» Excerpt to read:
Not really a new trend, but I know the type you mean: "I'm just roleplaying my character. It's not my fault he's a total jerk to everyone!" :)
Your story reminds me of an adventure I ran for my nephew and a cousin. They were both 13-ish, and at that age when they thought playing evil characters would be super cool. I indulged them, and they created two Thieves (2nd edition) for use in my Waterdeep Campaign. The first thing they wanted to know was where was someone they could rob. I checked my sourcebook, and told them about a very rich old guy who was a philanthropist and very active in the church. Of course, he sounded like the perfect mark to them. They went to his house at night, broke in, and in the process of searching for something to steal, woke the guy's personal servant. A fight ensued, and the old man came out armed with a sword, and began to attack them. That's when they discovered that he was actually quite good with a sword. In fact, he was very good. One of them dropped, and the other one was forced to flee.
It wasn't common knowledge, but the old gentleman had earned all his money fighting as a mercenary in Tethyr where he had done some very bad things. His philanthropy and religiosity were an attempt to atone for his many misdeeds. :)
The character who ran from the fight eventually helped the other one escape from jail. They were then hired to kidnap a local noblewoman on behalf of a priest of Loviatar. They botched the job, though. The guards showed up, and when they tried to run they were captured by mage who cast Sleep on them. We went through the whole thing of them being tried, found guilty, and ending their careers by being hanged from the walls of the city as an example to others.
As the two players were dejectedly packing up their dice and books, one of them suddenly remembered: "Hey, wait a minute... We're elves! We're immune to Sleep!"
I got quite the laugh out of that. I told them it was their responsibility to remember their powers, not mine, and I let the ending stand. Of course, if they had been a good-aligned party, I would have replayed the fight for them at a later date, but evil PCs get evil DMs. :D
At any rate, that has to be high on their list of dumbest ways they died. :D
Once while I was on a Campaign in D&D 1st ed, my Human Fighter lvl 6 found a dwarven cave with some random dwarves refilling a barrel of Beer. Then our DM said:
Ohhh-Ohhhhh.... guys..... errrrrrrrr....... Roll a Dexterity saving throw....
We were 2 fighters ( me and a female Elf fighter ) plus 1 Dwarf Cleric lvl 5. Everyone but me rolled a nice saving throw.
Then, the DM announced this :
One of the dwarves has failed in a dexteriry check, so he made the barrel rolling down over the inclinated corridor that goes down to your direction. The Barrel is almost fullfilled, so that's gonna be an insta death for those who fails the saving throw......
Why, yes, it is not even classified necrotic. But he says its a necrotic enchantment in his campaign. Gotta problem? DM says youre hurting his feelings.
In Dragon of Icespire peak my friend's rogue was oneshotted by Gorthok the thunder boar when he shot 3,000 volts of electricity up his arm through his rapier. The cleric had revivify, but we didn't have enough money for the 300gp in diamonds cost. Everyone was looking at their sheets and adding it up but we were just a few short. RIP rogue.
tried to stop my fighter from committing mass genocide and he cut my arms off and then I died from blood loss.
How was that legal?

» Given records:
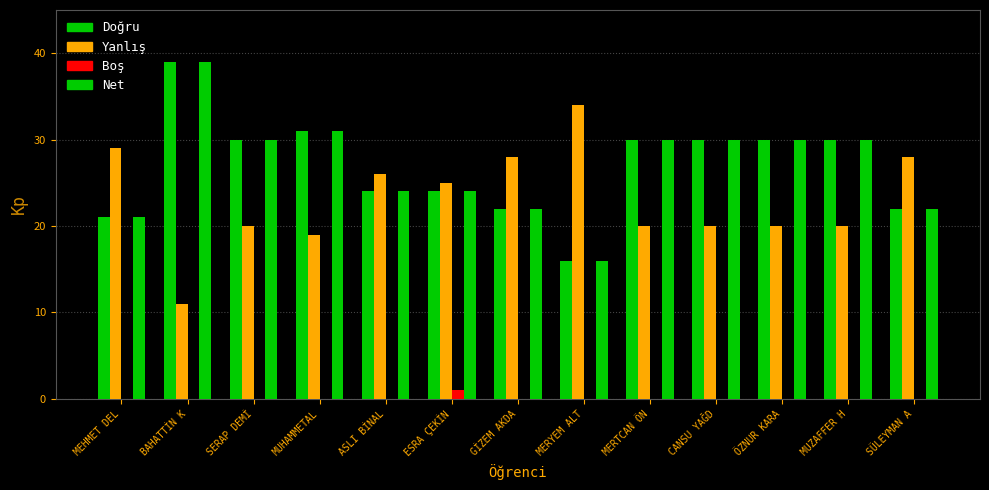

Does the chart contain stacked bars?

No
--
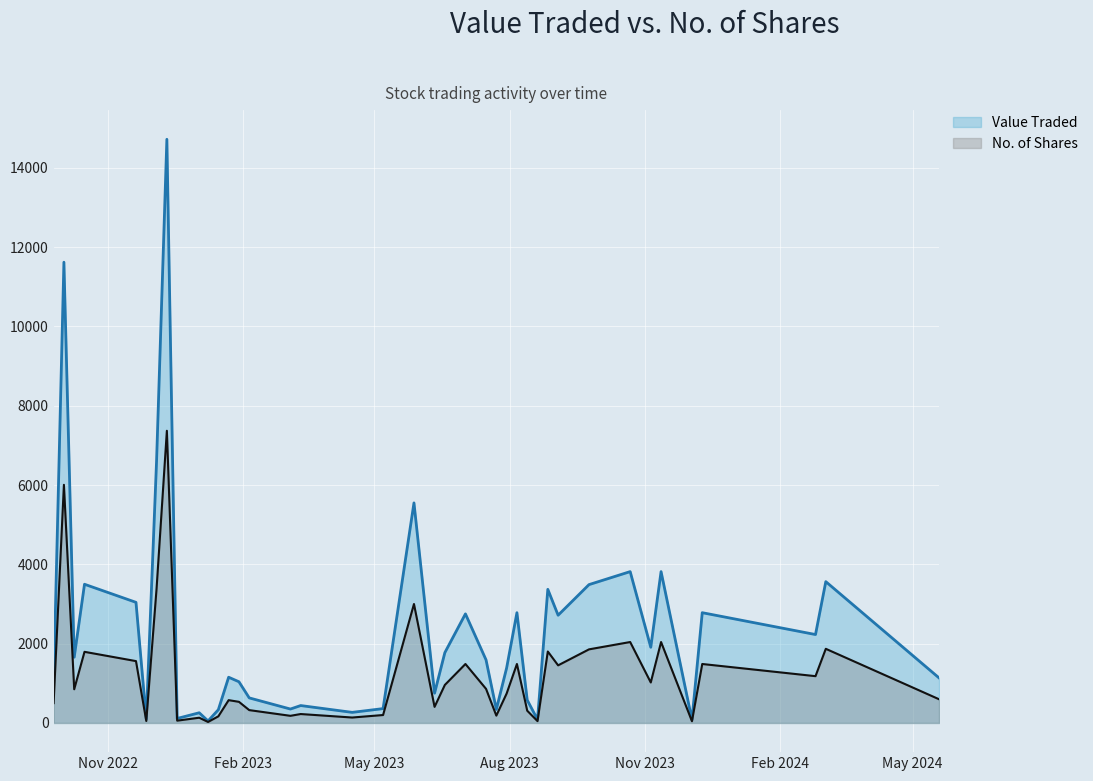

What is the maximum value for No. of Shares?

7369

» Problems to work on:
• A. In the forum excerpt about roleplaying-game character deaths, how had the rich old gentleman earned all his money?
• B. Print the part of the forum excerpt about roleplaying-game character deaths starting with "In Dragon of" and going on through "from blood loss.".

» Task-by-task results:
• A. He earned it fighting as a mercenary in Tethyr.

• B.
In Dragon of Icespire peak my friend's rogue was oneshotted by Gorthok the thunder boar when he shot 3,000 volts of electricity up his arm through his rapier. The cleric had revivify, but we didn't have enough money for the 300gp in diamonds cost. Everyone was looking at their sheets and adding it up but we were just a few short. RIP rogue.
tried to stop my fighter from committing mass genocide and he cut my arms off and then I died from blood loss.